Tarea pendiente 1:
Traduce al inglés la siguiente oración del texto sobre la protección infantil: «Se supone que nadie velará por un niño como sus propios padres.»
Tarea pendiente 2:
Según el texto sobre la protección infantil, ¿qué actitudes merecen las reflexiones más profundas?

Texto para revisar:
----

El inexplicable silencio cómplice y el “no te metás” son actitudes que merecen las reflexiones más profundas y, por qué no, los castigos más contundentes. ¿Por qué no se actuó para detener lo que con certeza ocurriría tal como sucedió? ¿Desidia, mal desempeño de la función pública, falta de compromiso y amor al ser humano?
Ya en el Siglo XVII John Locke padre de una de las corrientes del Liberalismo afirmaba en su declaración de los derechos del niño: “En principio el niño le pertenece al Estado .Y el Estado tendría el derecho de quitarle el niño a aquellos padres que no velaran por su educación y cuidados”. Ya en aquella remota época se buscaba instalar la conciencia del cuidado y protección hacia el niño indefenso. Se supone que nadie velará por un niño como sus propios padres.

----

Entradas enumeradas:
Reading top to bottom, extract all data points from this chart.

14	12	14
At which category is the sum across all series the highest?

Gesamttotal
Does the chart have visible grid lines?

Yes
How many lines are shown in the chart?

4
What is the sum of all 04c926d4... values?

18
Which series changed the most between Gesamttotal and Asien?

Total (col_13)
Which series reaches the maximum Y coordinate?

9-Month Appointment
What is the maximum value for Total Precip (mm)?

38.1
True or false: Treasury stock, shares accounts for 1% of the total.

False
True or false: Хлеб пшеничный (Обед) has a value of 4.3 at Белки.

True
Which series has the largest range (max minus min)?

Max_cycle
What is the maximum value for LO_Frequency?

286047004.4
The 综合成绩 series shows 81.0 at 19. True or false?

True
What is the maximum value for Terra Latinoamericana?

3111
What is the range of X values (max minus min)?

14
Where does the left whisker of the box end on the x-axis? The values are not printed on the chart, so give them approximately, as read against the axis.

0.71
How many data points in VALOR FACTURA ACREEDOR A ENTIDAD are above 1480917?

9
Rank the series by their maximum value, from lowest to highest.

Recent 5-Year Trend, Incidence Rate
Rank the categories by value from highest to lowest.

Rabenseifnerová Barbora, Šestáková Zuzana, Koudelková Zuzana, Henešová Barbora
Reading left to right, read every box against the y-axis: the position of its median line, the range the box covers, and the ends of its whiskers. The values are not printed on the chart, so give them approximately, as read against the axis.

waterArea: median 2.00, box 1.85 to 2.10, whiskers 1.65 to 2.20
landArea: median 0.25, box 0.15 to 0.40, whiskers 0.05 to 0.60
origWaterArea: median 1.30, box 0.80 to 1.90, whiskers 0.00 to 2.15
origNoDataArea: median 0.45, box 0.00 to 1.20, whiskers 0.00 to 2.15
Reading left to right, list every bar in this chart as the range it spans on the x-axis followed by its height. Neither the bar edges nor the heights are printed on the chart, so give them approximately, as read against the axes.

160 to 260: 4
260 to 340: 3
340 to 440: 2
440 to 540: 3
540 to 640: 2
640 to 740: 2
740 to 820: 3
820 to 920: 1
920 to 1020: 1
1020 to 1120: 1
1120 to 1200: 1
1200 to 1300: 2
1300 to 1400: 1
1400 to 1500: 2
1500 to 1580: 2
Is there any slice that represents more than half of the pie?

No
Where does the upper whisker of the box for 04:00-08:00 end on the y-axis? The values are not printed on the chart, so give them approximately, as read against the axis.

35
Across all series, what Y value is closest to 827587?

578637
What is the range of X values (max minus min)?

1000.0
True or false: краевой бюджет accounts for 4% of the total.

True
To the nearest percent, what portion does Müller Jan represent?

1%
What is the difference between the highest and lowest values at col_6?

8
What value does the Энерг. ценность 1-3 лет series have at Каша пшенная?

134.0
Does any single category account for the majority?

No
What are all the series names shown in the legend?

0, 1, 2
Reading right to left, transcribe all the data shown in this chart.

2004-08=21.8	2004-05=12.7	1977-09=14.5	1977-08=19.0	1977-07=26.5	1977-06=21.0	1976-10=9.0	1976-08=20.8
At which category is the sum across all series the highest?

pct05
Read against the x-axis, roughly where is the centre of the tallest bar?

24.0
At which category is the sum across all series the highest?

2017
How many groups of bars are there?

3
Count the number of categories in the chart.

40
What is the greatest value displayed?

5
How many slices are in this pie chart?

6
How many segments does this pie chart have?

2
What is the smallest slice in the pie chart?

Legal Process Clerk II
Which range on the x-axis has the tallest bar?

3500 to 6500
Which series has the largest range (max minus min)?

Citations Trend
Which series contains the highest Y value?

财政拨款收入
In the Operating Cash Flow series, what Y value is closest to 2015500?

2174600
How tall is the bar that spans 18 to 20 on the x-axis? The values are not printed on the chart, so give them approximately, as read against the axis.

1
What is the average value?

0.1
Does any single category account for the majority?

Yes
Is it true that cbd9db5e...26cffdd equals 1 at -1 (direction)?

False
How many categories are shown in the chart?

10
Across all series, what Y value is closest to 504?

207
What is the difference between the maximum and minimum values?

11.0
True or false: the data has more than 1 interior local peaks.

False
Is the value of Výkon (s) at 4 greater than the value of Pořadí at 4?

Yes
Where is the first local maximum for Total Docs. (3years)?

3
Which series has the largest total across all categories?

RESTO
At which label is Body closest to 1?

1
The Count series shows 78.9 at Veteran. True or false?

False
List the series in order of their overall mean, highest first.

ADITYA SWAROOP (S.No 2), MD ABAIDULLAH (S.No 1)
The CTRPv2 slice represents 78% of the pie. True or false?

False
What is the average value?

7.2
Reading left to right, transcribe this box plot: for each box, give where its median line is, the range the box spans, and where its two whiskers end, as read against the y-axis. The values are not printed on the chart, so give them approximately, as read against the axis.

----

Solución de la tarea 1:
It is assumed that no one will look after a child like their own parents.

Solución de la tarea 2:
El inexplicable silencio cómplice y el «no te metás».